■ Input data
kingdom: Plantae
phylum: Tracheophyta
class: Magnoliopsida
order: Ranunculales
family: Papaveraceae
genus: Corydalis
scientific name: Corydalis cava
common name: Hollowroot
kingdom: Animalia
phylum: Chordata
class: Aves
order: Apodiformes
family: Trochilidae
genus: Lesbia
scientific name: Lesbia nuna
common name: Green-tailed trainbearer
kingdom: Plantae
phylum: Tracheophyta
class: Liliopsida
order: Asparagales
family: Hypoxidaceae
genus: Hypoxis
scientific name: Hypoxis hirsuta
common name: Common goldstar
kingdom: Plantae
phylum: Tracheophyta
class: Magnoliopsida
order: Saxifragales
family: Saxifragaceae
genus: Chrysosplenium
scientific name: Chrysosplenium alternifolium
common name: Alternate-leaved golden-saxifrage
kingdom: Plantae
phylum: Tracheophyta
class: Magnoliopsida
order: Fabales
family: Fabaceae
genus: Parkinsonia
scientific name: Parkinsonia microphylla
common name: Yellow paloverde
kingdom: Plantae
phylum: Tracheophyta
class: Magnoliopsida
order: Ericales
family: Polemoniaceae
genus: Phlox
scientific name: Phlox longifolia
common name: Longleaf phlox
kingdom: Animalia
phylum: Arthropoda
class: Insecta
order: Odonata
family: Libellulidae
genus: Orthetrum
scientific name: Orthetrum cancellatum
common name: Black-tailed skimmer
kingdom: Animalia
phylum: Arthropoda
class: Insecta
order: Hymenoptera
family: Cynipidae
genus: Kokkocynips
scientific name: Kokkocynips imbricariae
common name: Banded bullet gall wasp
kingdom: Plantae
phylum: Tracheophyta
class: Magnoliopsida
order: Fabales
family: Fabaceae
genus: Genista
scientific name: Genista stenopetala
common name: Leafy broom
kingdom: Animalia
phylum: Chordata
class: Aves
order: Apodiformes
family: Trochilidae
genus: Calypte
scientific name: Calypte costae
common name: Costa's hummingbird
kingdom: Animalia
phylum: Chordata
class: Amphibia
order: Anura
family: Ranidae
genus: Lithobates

■ What you should do
Please print all of the material above again, line for line and in the same order, changing nothing.

■ Task solution
kingdom: Plantae
phylum: Tracheophyta
class: Magnoliopsida
order: Ranunculales
family: Papaveraceae
genus: Corydalis
scientific name: Corydalis cava
common name: Hollowroot
kingdom: Animalia
phylum: Chordata
class: Aves
order: Apodiformes
family: Trochilidae
genus: Lesbia
scientific name: Lesbia nuna
common name: Green-tailed trainbearer
kingdom: Plantae
phylum: Tracheophyta
class: Liliopsida
order: Asparagales
family: Hypoxidaceae
genus: Hypoxis
scientific name: Hypoxis hirsuta
common name: Common goldstar
kingdom: Plantae
phylum: Tracheophyta
class: Magnoliopsida
order: Saxifragales
family: Saxifragaceae
genus: Chrysosplenium
scientific name: Chrysosplenium alternifolium
common name: Alternate-leaved golden-saxifrage
kingdom: Plantae
phylum: Tracheophyta
class: Magnoliopsida
order: Fabales
family: Fabaceae
genus: Parkinsonia
scientific name: Parkinsonia microphylla
common name: Yellow paloverde
kingdom: Plantae
phylum: Tracheophyta
class: Magnoliopsida
order: Ericales
family: Polemoniaceae
genus: Phlox
scientific name: Phlox longifolia
common name: Longleaf phlox
kingdom: Animalia
phylum: Arthropoda
class: Insecta
order: Odonata
family: Libellulidae
genus: Orthetrum
scientific name: Orthetrum cancellatum
common name: Black-tailed skimmer
kingdom: Animalia
phylum: Arthropoda
class: Insecta
order: Hymenoptera
family: Cynipidae
genus: Kokkocynips
scientific name: Kokkocynips imbricariae
common name: Banded bullet gall wasp
kingdom: Plantae
phylum: Tracheophyta
class: Magnoliopsida
order: Fabales
family: Fabaceae
genus: Genista
scientific name: Genista stenopetala
common name: Leafy broom
kingdom: Animalia
phylum: Chordata
class: Aves
order: Apodiformes
family: Trochilidae
genus: Calypte
scientific name: Calypte costae
common name: Costa's hummingbird
kingdom: Animalia
phylum: Chordata
class: Amphibia
order: Anura
family: Ranidae
genus: Lithobates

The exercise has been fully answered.